• TEXTO DO DOCUMENTO:
»»

Muitos caminhos, inclusive pessoais, levaram o professor Marcos Colón, coordenador do programa de português na Universidade Estadual da Flórida, nos Estados Unidos, a desembarcar em Santarém (PA) em uma manhã do verão de 2016. Ele queria ver de perto a Fordlândia, a cidade erguida e perdida no meio da floresta amazônica entre os anos 1920 e 1940. Viu muito mais. O pesquisador ficou impressionado com a crescente expansão do cultivo de soja na região da Fordlândia. Um produto que já estava no radar do próprio Henry Ford, embora a princípio o empresário americano pretendesse, com o empreendimento amazônico, fugir de qualquer dependência econômica em relação à borracha para a fabricação de seus veículos.

««

• MATERIAL APRESENTADO:
»»

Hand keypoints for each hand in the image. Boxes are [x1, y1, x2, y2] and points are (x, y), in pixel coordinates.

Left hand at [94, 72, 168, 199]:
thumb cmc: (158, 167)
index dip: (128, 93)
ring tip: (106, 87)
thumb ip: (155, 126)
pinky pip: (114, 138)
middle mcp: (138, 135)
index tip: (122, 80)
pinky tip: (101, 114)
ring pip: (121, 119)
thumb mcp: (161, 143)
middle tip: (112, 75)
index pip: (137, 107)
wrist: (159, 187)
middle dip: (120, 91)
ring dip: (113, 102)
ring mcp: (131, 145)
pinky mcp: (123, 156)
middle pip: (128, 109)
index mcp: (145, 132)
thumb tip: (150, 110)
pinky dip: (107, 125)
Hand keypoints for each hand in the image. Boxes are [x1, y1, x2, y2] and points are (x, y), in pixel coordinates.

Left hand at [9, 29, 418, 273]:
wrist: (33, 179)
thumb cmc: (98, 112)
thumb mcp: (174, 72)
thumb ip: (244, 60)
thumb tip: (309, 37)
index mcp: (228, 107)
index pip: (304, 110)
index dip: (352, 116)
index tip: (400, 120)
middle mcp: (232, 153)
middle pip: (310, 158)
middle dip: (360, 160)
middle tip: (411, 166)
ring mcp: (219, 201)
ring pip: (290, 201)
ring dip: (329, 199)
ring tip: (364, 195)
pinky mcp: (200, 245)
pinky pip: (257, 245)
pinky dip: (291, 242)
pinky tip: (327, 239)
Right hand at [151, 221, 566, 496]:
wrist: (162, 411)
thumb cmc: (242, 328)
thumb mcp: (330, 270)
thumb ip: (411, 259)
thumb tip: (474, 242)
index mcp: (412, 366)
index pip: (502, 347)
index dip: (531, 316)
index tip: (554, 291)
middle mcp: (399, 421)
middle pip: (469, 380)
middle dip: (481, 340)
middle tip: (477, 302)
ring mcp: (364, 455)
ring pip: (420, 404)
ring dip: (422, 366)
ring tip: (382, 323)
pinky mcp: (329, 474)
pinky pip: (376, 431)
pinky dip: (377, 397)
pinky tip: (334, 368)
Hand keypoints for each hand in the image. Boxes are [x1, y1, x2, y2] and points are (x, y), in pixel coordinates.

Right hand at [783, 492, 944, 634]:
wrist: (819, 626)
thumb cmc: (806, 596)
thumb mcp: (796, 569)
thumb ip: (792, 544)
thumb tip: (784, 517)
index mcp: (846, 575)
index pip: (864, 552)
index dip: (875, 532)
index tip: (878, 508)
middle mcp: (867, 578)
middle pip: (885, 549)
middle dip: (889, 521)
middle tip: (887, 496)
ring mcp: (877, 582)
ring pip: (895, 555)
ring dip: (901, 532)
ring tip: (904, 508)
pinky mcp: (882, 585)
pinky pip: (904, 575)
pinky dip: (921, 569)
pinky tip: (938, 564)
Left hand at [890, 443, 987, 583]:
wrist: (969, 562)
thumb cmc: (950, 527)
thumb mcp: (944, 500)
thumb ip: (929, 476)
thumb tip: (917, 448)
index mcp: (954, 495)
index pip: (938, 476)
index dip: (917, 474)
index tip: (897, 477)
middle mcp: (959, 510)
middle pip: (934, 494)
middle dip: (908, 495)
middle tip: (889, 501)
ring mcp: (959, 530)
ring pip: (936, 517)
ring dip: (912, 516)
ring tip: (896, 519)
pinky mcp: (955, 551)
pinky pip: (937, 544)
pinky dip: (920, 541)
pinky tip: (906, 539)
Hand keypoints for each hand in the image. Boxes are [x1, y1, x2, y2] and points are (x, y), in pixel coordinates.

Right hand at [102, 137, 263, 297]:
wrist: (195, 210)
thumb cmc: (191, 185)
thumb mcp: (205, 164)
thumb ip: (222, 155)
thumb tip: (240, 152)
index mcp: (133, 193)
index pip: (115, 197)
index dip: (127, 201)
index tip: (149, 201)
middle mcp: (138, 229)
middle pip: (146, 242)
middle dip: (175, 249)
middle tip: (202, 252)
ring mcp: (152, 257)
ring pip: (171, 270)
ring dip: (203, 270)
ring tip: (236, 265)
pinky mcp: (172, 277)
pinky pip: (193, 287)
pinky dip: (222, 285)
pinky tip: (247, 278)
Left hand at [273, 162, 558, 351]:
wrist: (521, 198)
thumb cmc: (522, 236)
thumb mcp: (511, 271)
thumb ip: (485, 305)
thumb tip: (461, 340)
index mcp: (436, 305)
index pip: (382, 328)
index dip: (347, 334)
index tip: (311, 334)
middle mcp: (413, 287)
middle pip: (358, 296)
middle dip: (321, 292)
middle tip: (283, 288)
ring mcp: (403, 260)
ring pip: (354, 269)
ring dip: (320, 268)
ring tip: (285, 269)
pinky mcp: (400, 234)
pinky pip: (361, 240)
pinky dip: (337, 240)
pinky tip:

««

• O QUE SE PEDE:
Reproduza fielmente, no texto sobre a Fordlândia, tudo o que vai de "Muitos caminhos, inclusive" até "de seus veículos.".

• SOLUÇÃO:
Muitos caminhos, inclusive pessoais, levaram o professor Marcos Colón, coordenador do programa de português na Universidade Estadual da Flórida, nos Estados Unidos, a desembarcar em Santarém (PA) em uma manhã do verão de 2016. Ele queria ver de perto a Fordlândia, a cidade erguida e perdida no meio da floresta amazônica entre os anos 1920 e 1940. Viu muito mais. O pesquisador ficou impressionado com a crescente expansão do cultivo de soja na região da Fordlândia. Um produto que já estava no radar do próprio Henry Ford, embora a princípio o empresário americano pretendesse, com o empreendimento amazônico, fugir de qualquer dependência econômica em relação à borracha para a fabricação de seus veículos.